Childhood is supposed to be a magical time: a time full of play, rich with learning opportunities. This early phase of life is crucial to setting the path for a bright future: and yet many local kids don’t get the same opportunities as others. Because of circumstances far out of their control, many kids have to work twice as hard to have an even smaller shot at success.

But it does not, and should not, have to be this way.

The research shows that young people who live in low-income neighbourhoods often lack access to safe, affordable, positive after-school activities. Without support, many fall behind. This means they are more likely to drop out of school—essentially continuing the cycle of poverty.

But when we come together as a community to ensure kids and youth are supported – not only do they succeed, we all do.

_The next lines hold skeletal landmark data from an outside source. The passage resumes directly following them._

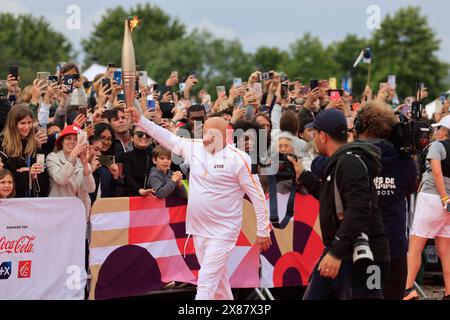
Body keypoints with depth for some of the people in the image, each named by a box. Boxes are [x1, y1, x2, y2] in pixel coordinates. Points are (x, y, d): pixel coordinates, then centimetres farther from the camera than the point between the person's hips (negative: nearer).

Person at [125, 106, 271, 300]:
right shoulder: (195, 147, 3)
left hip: (222, 233, -7)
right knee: (217, 280, 17)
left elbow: (257, 196, -10)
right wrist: (140, 120, 11)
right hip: (198, 230, 7)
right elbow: (168, 138, 16)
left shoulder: (237, 158, -14)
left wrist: (263, 231, -8)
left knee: (206, 282, -11)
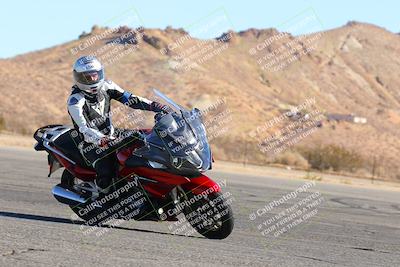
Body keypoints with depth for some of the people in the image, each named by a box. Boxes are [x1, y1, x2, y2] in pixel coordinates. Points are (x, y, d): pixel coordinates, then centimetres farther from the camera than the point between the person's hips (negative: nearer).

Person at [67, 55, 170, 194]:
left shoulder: (105, 86, 0)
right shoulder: (75, 101, -19)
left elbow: (129, 99, -2)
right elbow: (84, 129, -28)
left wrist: (154, 105, -15)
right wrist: (101, 140, -47)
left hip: (111, 134, 7)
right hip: (91, 144, -7)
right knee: (105, 172, -29)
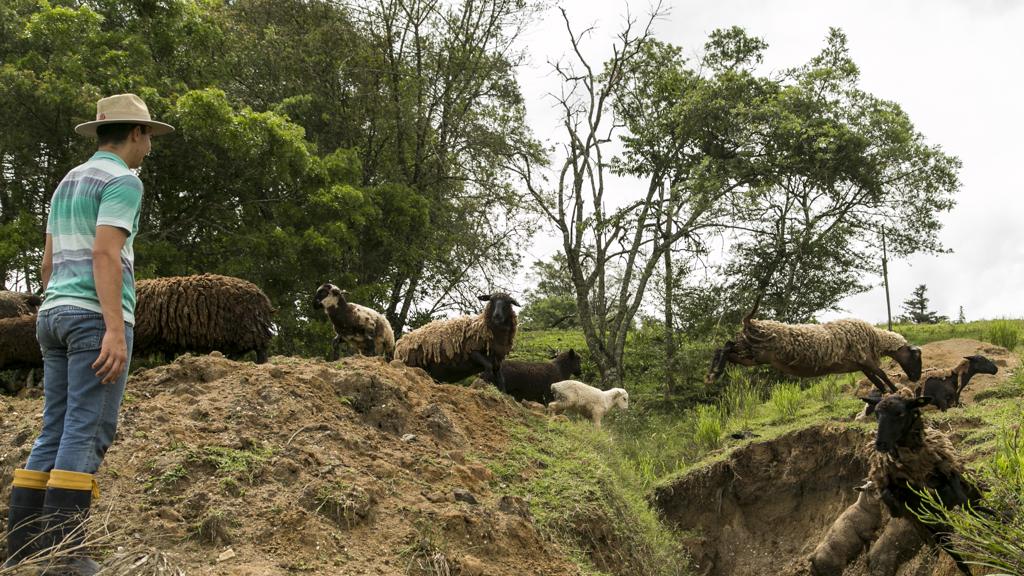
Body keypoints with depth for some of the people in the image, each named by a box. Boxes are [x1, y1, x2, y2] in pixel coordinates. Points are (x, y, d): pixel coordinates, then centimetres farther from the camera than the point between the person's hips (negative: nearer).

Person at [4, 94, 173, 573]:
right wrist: (115, 330, -24)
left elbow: (50, 265, 22)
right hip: (97, 317, -9)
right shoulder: (123, 181, -6)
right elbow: (105, 255, -19)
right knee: (87, 433, -9)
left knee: (56, 433, 7)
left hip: (57, 316, 9)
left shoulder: (68, 184, 23)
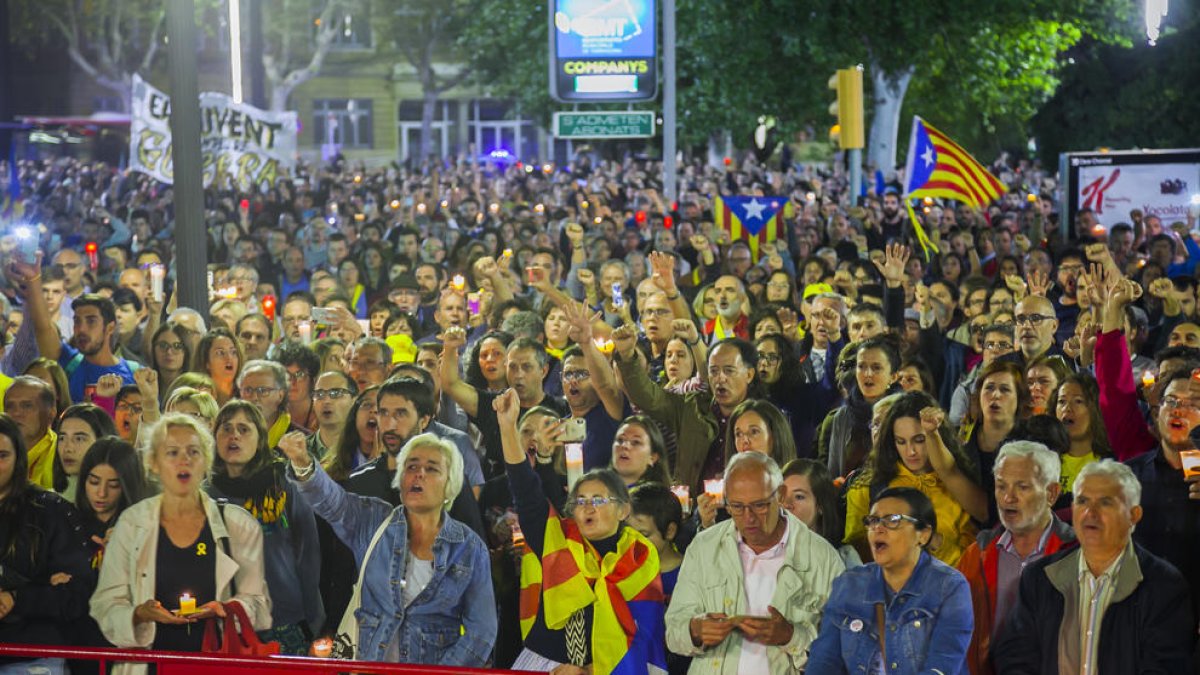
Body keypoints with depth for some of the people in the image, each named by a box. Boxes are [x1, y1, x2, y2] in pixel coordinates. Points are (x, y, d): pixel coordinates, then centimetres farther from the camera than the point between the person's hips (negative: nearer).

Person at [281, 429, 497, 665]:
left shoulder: (470, 548, 3)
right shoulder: (373, 522, 6)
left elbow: (481, 631, 1)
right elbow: (330, 499, -12)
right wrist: (303, 464, -31)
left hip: (437, 665, -2)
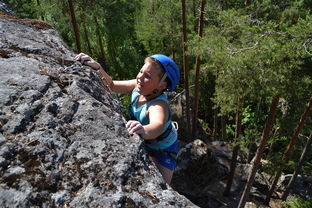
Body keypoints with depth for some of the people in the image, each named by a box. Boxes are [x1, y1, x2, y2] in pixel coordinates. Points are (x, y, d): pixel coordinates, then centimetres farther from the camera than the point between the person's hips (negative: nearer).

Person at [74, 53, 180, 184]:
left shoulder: (159, 105, -42)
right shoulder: (138, 86, -22)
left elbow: (157, 126, -63)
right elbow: (111, 86, -11)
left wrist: (144, 131, -86)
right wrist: (97, 67, -26)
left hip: (163, 149, -6)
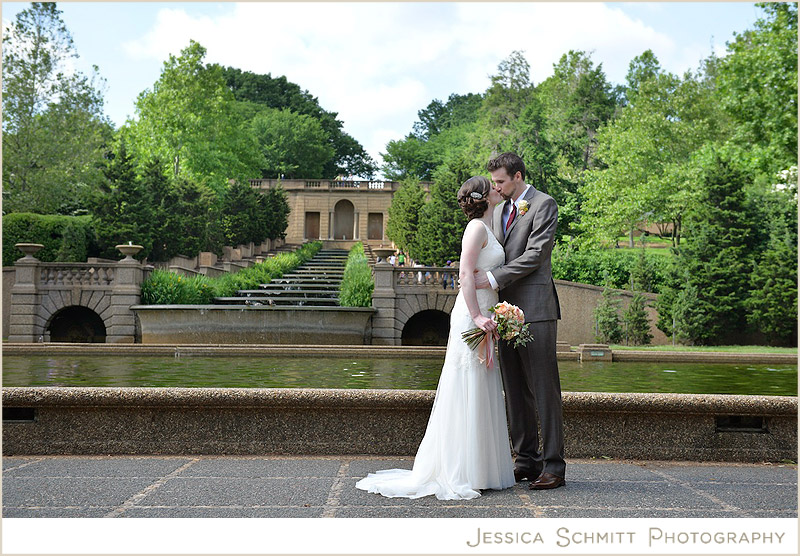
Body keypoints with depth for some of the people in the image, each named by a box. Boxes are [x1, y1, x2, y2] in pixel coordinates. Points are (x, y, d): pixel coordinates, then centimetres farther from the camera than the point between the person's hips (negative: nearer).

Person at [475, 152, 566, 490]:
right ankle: (527, 460, 15)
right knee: (515, 390, 8)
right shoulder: (499, 210, 20)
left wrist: (494, 279, -18)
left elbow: (535, 255, -13)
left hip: (535, 309, -7)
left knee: (544, 388, -6)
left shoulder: (544, 204, -4)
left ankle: (553, 465, -2)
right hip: (506, 309, 8)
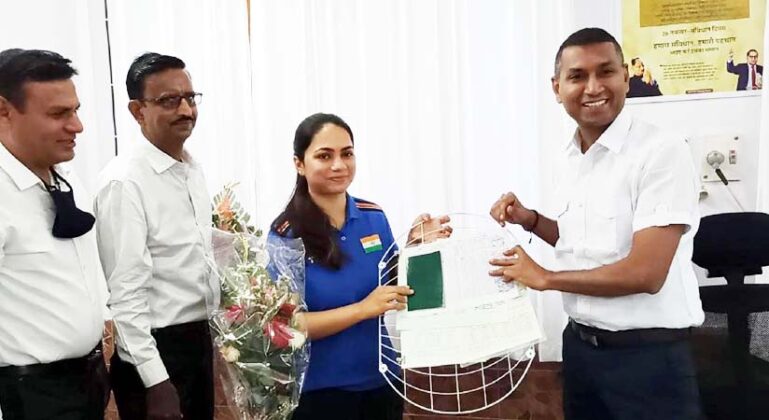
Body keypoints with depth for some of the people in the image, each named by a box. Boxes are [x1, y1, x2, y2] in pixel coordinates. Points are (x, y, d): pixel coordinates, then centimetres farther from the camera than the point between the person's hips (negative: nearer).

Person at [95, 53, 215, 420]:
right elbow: (126, 292, -21)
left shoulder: (194, 170, 5)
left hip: (199, 339, 8)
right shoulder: (125, 182, -19)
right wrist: (156, 380, -20)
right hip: (156, 349, -7)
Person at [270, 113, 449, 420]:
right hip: (320, 390, -4)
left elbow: (397, 290, 7)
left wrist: (415, 247, -10)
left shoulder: (374, 217, -3)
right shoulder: (286, 235, -16)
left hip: (382, 380, 4)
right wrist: (363, 308, -26)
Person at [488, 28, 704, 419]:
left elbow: (645, 274, -22)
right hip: (580, 344, 7)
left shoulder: (662, 152, -17)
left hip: (647, 354, -6)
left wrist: (544, 278, -12)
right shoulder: (572, 157, 4)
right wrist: (530, 220, 2)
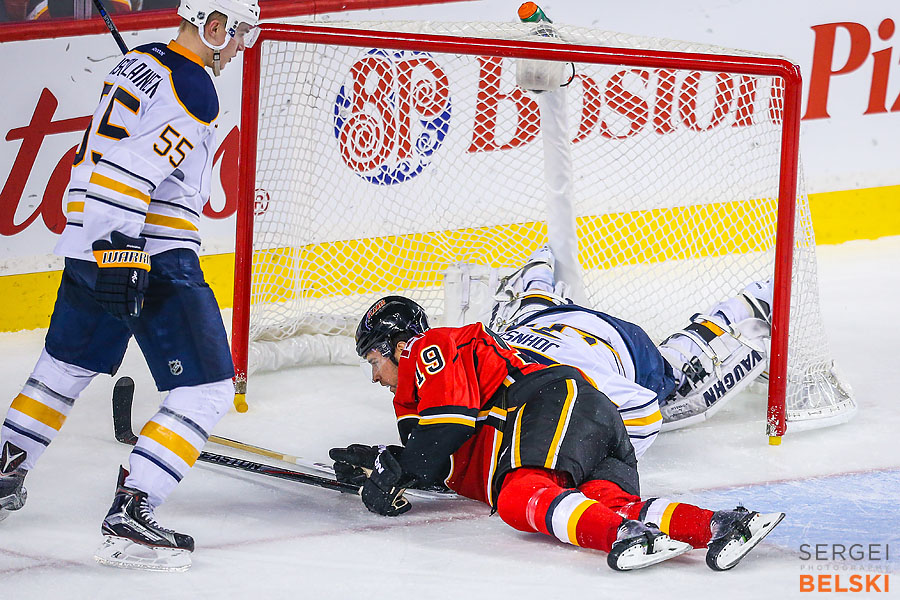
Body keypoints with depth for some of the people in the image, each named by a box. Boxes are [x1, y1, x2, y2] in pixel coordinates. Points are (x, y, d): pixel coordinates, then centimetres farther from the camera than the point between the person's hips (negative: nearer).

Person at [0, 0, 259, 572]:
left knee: (66, 367, 27)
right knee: (207, 388, -7)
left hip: (91, 246, 10)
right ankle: (130, 514, -13)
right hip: (151, 257, -10)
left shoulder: (139, 63, 14)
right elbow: (129, 170, -25)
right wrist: (121, 250, -28)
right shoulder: (192, 90, -16)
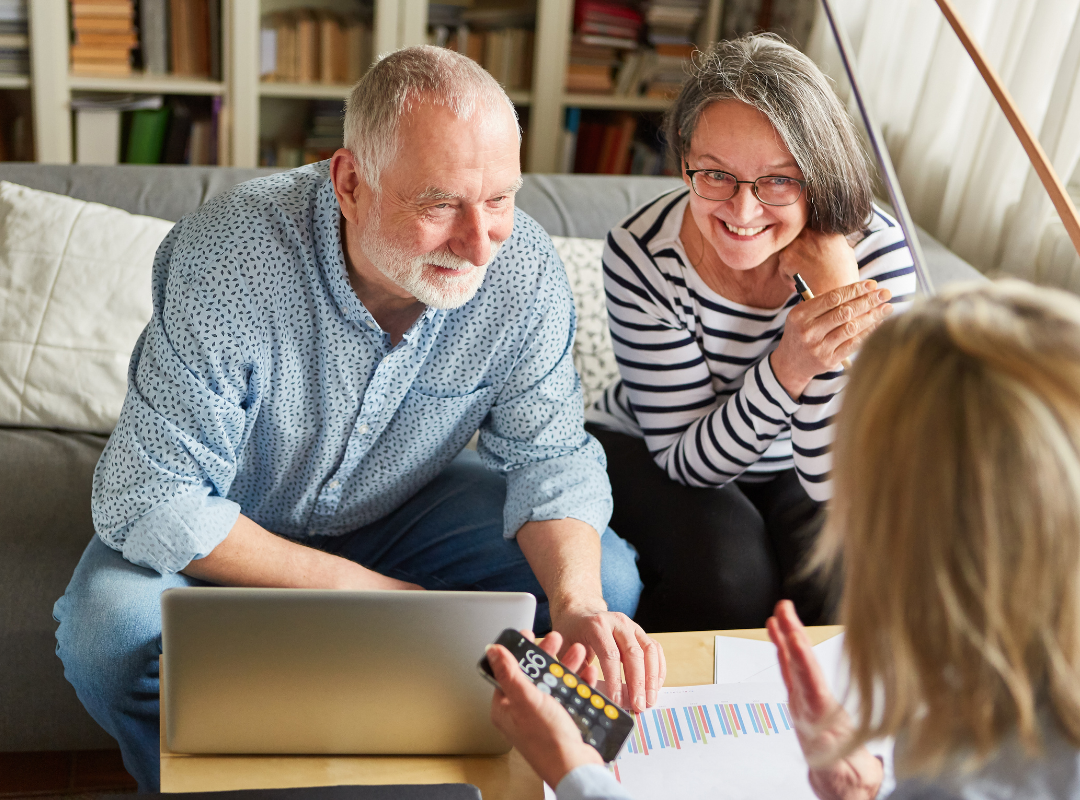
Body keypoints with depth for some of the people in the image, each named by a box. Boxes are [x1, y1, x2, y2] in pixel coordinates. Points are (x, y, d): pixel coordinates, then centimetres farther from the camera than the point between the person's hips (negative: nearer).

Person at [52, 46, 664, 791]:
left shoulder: (526, 270, -22)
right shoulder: (230, 262, -33)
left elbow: (550, 455, -12)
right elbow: (148, 504, -30)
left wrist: (578, 603, -33)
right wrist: (361, 588, -30)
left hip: (406, 506, 3)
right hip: (229, 526, -2)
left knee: (607, 584, -14)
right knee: (115, 631, -31)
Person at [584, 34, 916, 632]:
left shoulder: (876, 252, -23)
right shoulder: (641, 253, -25)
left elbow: (835, 484, -25)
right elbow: (689, 461, -22)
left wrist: (836, 298, -35)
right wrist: (788, 367, -40)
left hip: (795, 471, 2)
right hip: (645, 450, -1)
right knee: (728, 567, -28)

"My mentors helped me really sit down and take everything that I was doing more seriously in terms of homework and assignments,”

says Raquel, age 19, who first set foot in an after-school program when she was about 10 years old.

The programs she participated in were run by an amazing United Way partner, the Boys and Girls Club of Ottawa, and located in Ottawa’s Vanier neighbourhood. Raquel took part in recreational activities and creative arts, and grew her leadership, social skills, and educational achievement.

Through high school, she continued to benefit from community programming, joining the Raise the Grade program. Here, she was supported by a mentor who helped her stay focused, plan for her future, and set herself up for success. “I received academic help, career guidance, and personal support if I needed it,” Raquel says—all foundations that kept her on track to graduate.

Photo courtesy of LoveOttawa

Today, Raquel is a shining example of what’s possible when we invest in our communities’ youth.

She is in her second year of university studying accounting, and she mentors kids through the same program—helping other local youth follow in her footsteps.

Providing a safe place to go

In some Ottawa neighbourhoods, only 52 per cent of young people graduate from high school. When kids don’t finish school, they reduce their chance at a good job, and risk being entrenched in poverty.   

Participation in after school programs is shown to improve students’ grades, self-esteem, career skills and relationships with peers and adults. All of these combined increases high school graduation rates, and gives youth greater opportunities for ongoing achievement, stability and opportunity.

At United Way, we believe that every youth should have the chance to succeed—no matter their family income, what neighbourhood they live in, or their background. It is the generous donors who support us, and our incredible local partnerships, that make this possible.